Das ist natürlich lächerlich, zumal die Alternative dazu lautet, den absurden Zinsdruck der Märkte einfach weiter hinzunehmen. Das aber konterkariert bereits die Logik politisch verordneter Austerität. Selbst wenn es gelänge im Haushalt etwas einzusparen, trieben die Kosten für den Zinsdienst die Verschuldung unweigerlich nach oben. Wenn das aber klar ist, müssten sich die deutschen Reformfetischisten nicht schon an dieser Stelle die Frage von oben stellen, ob nicht die Gefahr eines Schleifenlassens bestehe, wenn man den Defizit-Staaten eine derartige unmögliche Mission auferlegt?
Doch die deutsche Presse tut so, als gäbe es nicht die dutzenden Negativbeispiele, seit Merkel ihr Rettungszepter schwingt.
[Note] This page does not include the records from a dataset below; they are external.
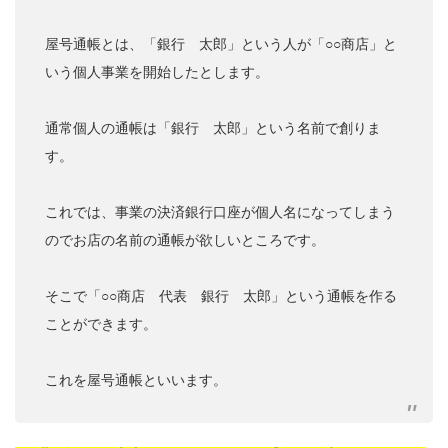
屋号通帳とは、「銀行 太郎」という人が「○○商店」と
いう個人事業を開始したとします。
通常個人の通帳は「銀行 太郎」という名前で創りま
す。
これでは、事業の決済銀行口座が個人名になってしまう
のでお店の名前の通帳が欲しいところです。
そこで「○○商店 代表 銀行 太郎」という通帳を作る
ことができます。
これを屋号通帳といいます。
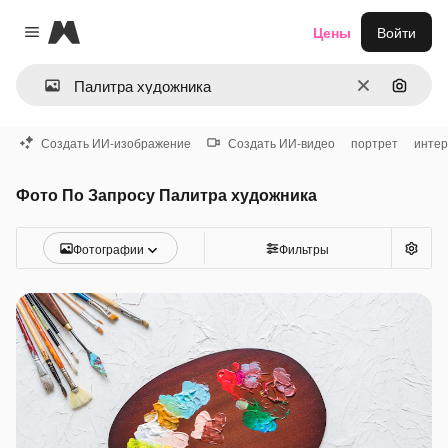
Magnific
Цены
Войти
Close menu
Очистить
Поиск 
Создать ИИ-изображение
Создать ИИ-видео
портрет
интер
Фото По Запросу Палитра художника
Фотографии
Фильтры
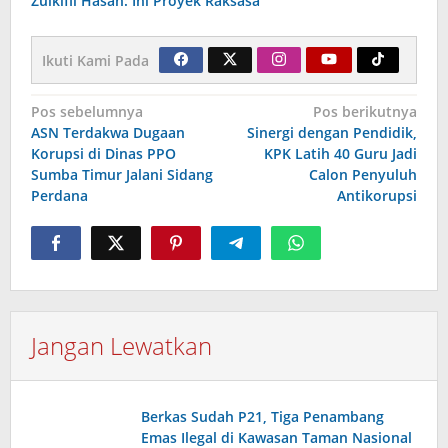
Zulkifli Hasan: Ini Proyek Raksasa
Ikuti Kami Pada
Navigasi
Pos sebelumnya
Pos berikutnya
ASN Terdakwa Dugaan
Sinergi dengan Pendidik,
pos
Korupsi di Dinas PPO
KPK Latih 40 Guru Jadi
Sumba Timur Jalani Sidang
Calon Penyuluh
Perdana
Antikorupsi
Jangan Lewatkan
Berkas Sudah P21, Tiga Penambang
Emas Ilegal di Kawasan Taman Nasional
Da wird zwar immerhin registriert, dass die verordnete Medizin zu einem Einbruch der volkswirtschaftlichen Leistungsfähigkeit geführt hat, also falsch gewesen sein muss, doch ein Umdenken findet nicht statt. Jetzt müsse halt der Auszug folgen, weil der offenbar nur geduldete Mitbewohner im europäischen Gemeinschaftshaus beim Einhalten der neoliberalen Hausordnung nicht mehr mithalten kann.
So ist aus einem vernünftigen Gedanken, das vom Krieg zerstörte und tief gespaltene Europa unter einem Dach in Frieden und Partnerschaft zu vereinen, eine zerstrittene Irrenanstalt geworden, in der vor allem die deutsche Mietpartei den Ton angibt. Das erklärt auch, warum Auszugsszenarien für einige ihren Schrecken verloren haben. Denn nur Verrückte haben keine Angst vor einem Einsturz des Gebäudes, in dem sie leben.
Dabei war es Kant, der einmal sagte, wage dich deines Verstandes zu bedienen. Wenn er allerdings mit ansehen müsste, wie politische Gestalten einer Splitterpartei, die sich Liberale nennen, im 21. Jahrhundert Schreckliches tun, mit der Begründung, weil es sonst jemand anderes täte, er würde annehmen, seine Zeit wäre stehengeblieben und der ideologische Kampf um Macht und Einfluss habe nie ein Ende gefunden.